The
eyes were black, it's teeth fanged, and a reptilian tale slowly swished the
snowy ground. The deputy sheriff put his hand on his service automatic and
approached cautiously.
“Set me free.” The creature said in Rick’s mind, not making
a sound as it looked at the deputy with dark eyes. Rick hesitated and waved at
the couple on the road who had called 911, reporting a Sasquatch snared in a
bear trap at the edge of Coconino National Park outside of Flagstaff, Arizona.
A few weeks before an Arizona highway camera had caught furry objects on SR 260
near Heber, Arizona. Rick assumed local hunters or teenagers had set the bear
trap just in case the things roamed in the Flagstaff direction.
“Set me free and I am in your debt.
Good fortune will follow.” The voice sounded again in Rick’s head, who then
decided on a course of action.
“Hold the trap steady and I’ll open it
with both hands.” The deputy said to the trapped beast.
“If trapped by man, then I must be
freed by man. You must release me by yourself.” The creature replied.
Rick stood and stamped his feet in the
frigid January afternoon air, the western sun casting shadows on the patches of
snow. They were standing on the edge of the vast ponderosa pine forest that
stretches from Northern Arizona to the Apache Reservation in the southeastern
corner of the state.
The
creature was cloaked in a large shaggy coat with a hood, giving the appearance
of a furry being. Rick walked back to the couple who had discovered the trap
and sounded the alarm. They stood wide-eyed by the deputy sheriff’s cruiser.

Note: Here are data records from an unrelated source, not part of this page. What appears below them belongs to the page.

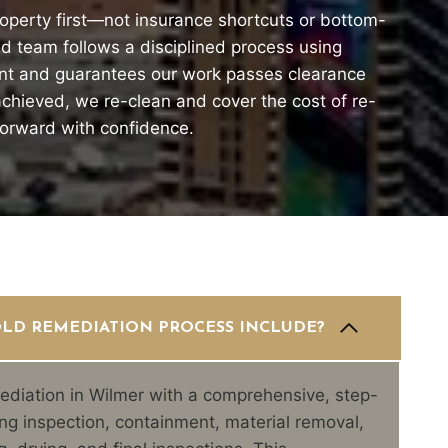
operty first—not insurance shortcuts or bottom-
ied team follows a disciplined process using
nt and guarantees our work passes clearance
t achieved, we re-clean and cover the cost of re-
forward with confidence.
LD REMEDIATION PROCESS INCLUDE?
diation in Wilmer with a comprehensive, step-
ng inspection, containment, material removal,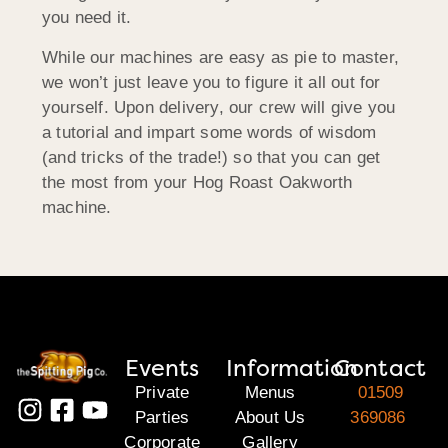
you need it.
While our machines are easy as pie to master,
we won’t just leave you to figure it all out for
yourself. Upon delivery, our crew will give you
a tutorial and impart some words of wisdom
(and tricks of the trade!) so that you can get
the most from your Hog Roast Oakworth
machine.
Events
Information
Contact
Private
Menus
01509
Parties
About Us
369086
Corporate
Gallery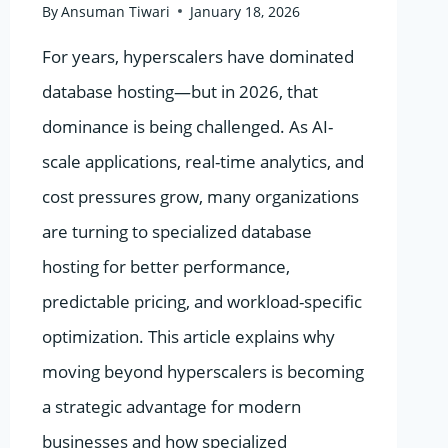
By
Ansuman Tiwari
January 18, 2026
For years, hyperscalers have dominated
database hosting—but in 2026, that
dominance is being challenged. As AI-
scale applications, real-time analytics, and
cost pressures grow, many organizations
are turning to specialized database
hosting for better performance,
predictable pricing, and workload-specific
optimization. This article explains why
moving beyond hyperscalers is becoming
a strategic advantage for modern
businesses and how specialized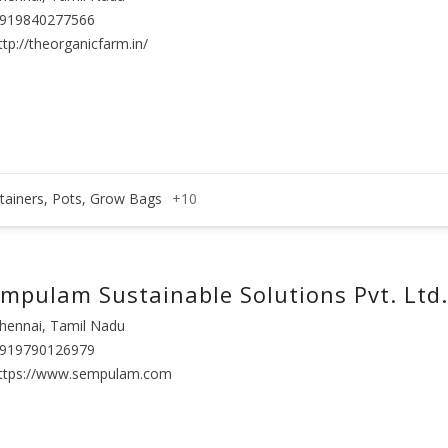
919840277566
ttp://theorganicfarm.in/
tainers, Pots, Grow Bags
+10
mpulam Sustainable Solutions Pvt. Ltd.
hennai, Tamil Nadu
919790126979
ttps://www.sempulam.com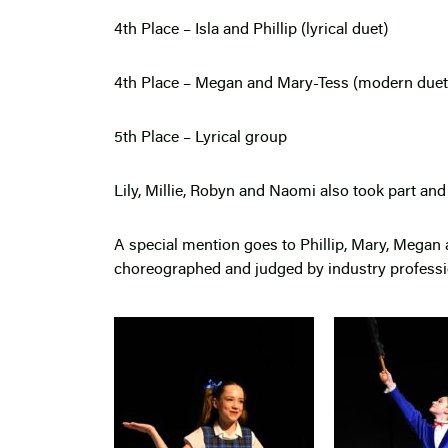
4th Place – Isla and Phillip (lyrical duet)
4th Place – Megan and Mary-Tess (modern due
5th Place – Lyrical group
Lily, Millie, Robyn and Naomi also took part a
A special mention goes to Phillip, Mary, Megan
choreographed and judged by industry profess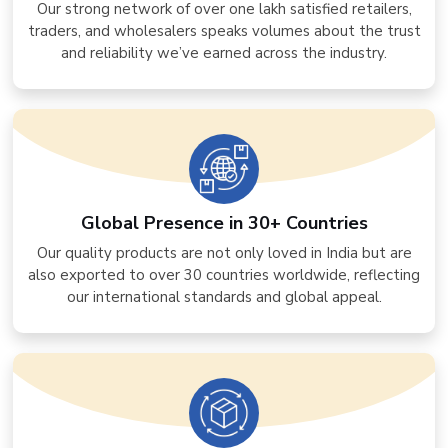
Our strong network of over one lakh satisfied retailers,
traders, and wholesalers speaks volumes about the trust
and reliability we’ve earned across the industry.
Global Presence in 30+ Countries
Our quality products are not only loved in India but are
also exported to over 30 countries worldwide, reflecting
our international standards and global appeal.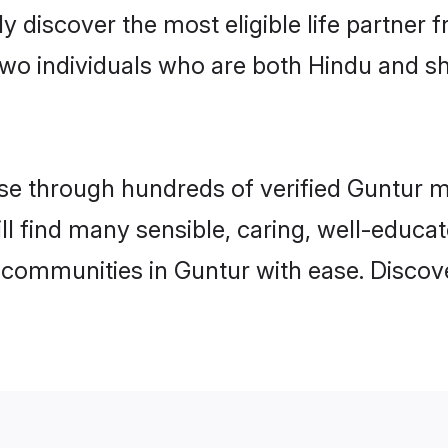
ily discover the most eligible life partn
two individuals who are both Hindu and s
e through hundreds of verified Guntur mat
ill find many sensible, caring, well-educa
 communities in Guntur with ease. Discov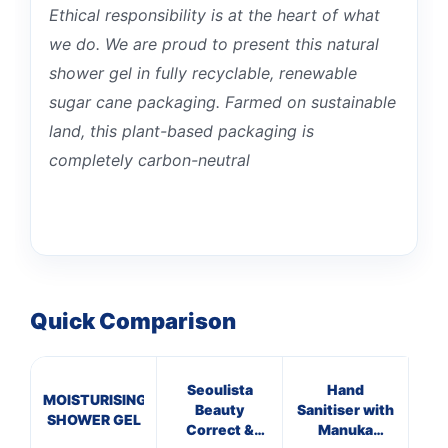
Ethical responsibility is at the heart of what
we do. We are proud to present this natural
shower gel in fully recyclable, renewable
sugar cane packaging. Farmed on sustainable
land, this plant-based packaging is
completely carbon-neutral
Quick Comparison
Seoulista
Hand
MOISTURISING
Ba
Beauty
Sanitiser with
SHOWER GEL
Correct &
Manuka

“Why don’t you shoot it?” The willowy
girl with a pony tail asked.
“Can I help?” Her wispy haired
boyfriend queried.
Rick advised them the trap had caught
an Iraq army veteran in a greatcoat who‘d drunk too much wine. He told them to
stay by the car, and then he retrieved his nightstick. The deputy returned to
the trapped beast and knelt in the snow, putting his foot on the trap, then
inserting the club between the sharp teeth and leveraging it open.
The creature stepped free and limped
away as Rick watched, then paused and looked back at the deputy, “I won’t
forget.” It said soundlessly, and then vanished in the dense pine woods.
It was a
month later on a dark, bone-chilling February night when Rick pulled over a
black Escalade with the license plate light out on Route 66. The driver lowered
his window and then pointed a revolver at the deputy. Suddenly the window went
up trapping the driver’s gun barrel. Rick pulled out his automatic and heard a
metallic click as he watched the front passenger furiously working his gun.
Then the rear door flew open and a shaved-head man with a tattoo on his neck
jumped out and racked a shotgun. The man reached for the trigger with his right
hand, but he slipped on the ice and stumbled backward. The shotgun discharged.
Four
months later on a spring evening, Rick was gathered with his deputy friends at
Buster’s Restaurant to celebrate his commendation medal for “Extreme Valor”. There
was lively chatter as his friends relived Rick’s encounter with the deadly Mexican
Cartel trio on Route 66 that frigid night.
At the end of the table was Joe Don, a new deputy
recruit who Rick had mentored. He watched the gaiety with a sour face as Joe
Don was innately dour and still bedeviled by intolerance.
“Ricardo was just lucky.” Joe Don said and the table
quieted.
“Think about it.” Joe Don continued. “The driver’s
window malfunctions. The passenger’s gun jams, and the Homey in the back slips
on the ice blowing his head off. All Rick did was stand there.”
The table murmured, and then Carol, a
religious deputy, bowed her blonde head. “It was divine intervention.” She said,
her hands clasped in prayer.
Bobby, sitting across from Carol, nodded.
“Rick must have been an angel.”
Joe Don laughed and looked down the
table at Rick, asking.” What’s the name of your guardian angel, Deputy Ricardo?”
Rick cocked his head, gazing around
the table at his friends. “I don’t have an angel.” He replied, and then added:
“But I do have a demon.” And Rick recalled that afternoon in Coconino National
Forest where he met something in the woods.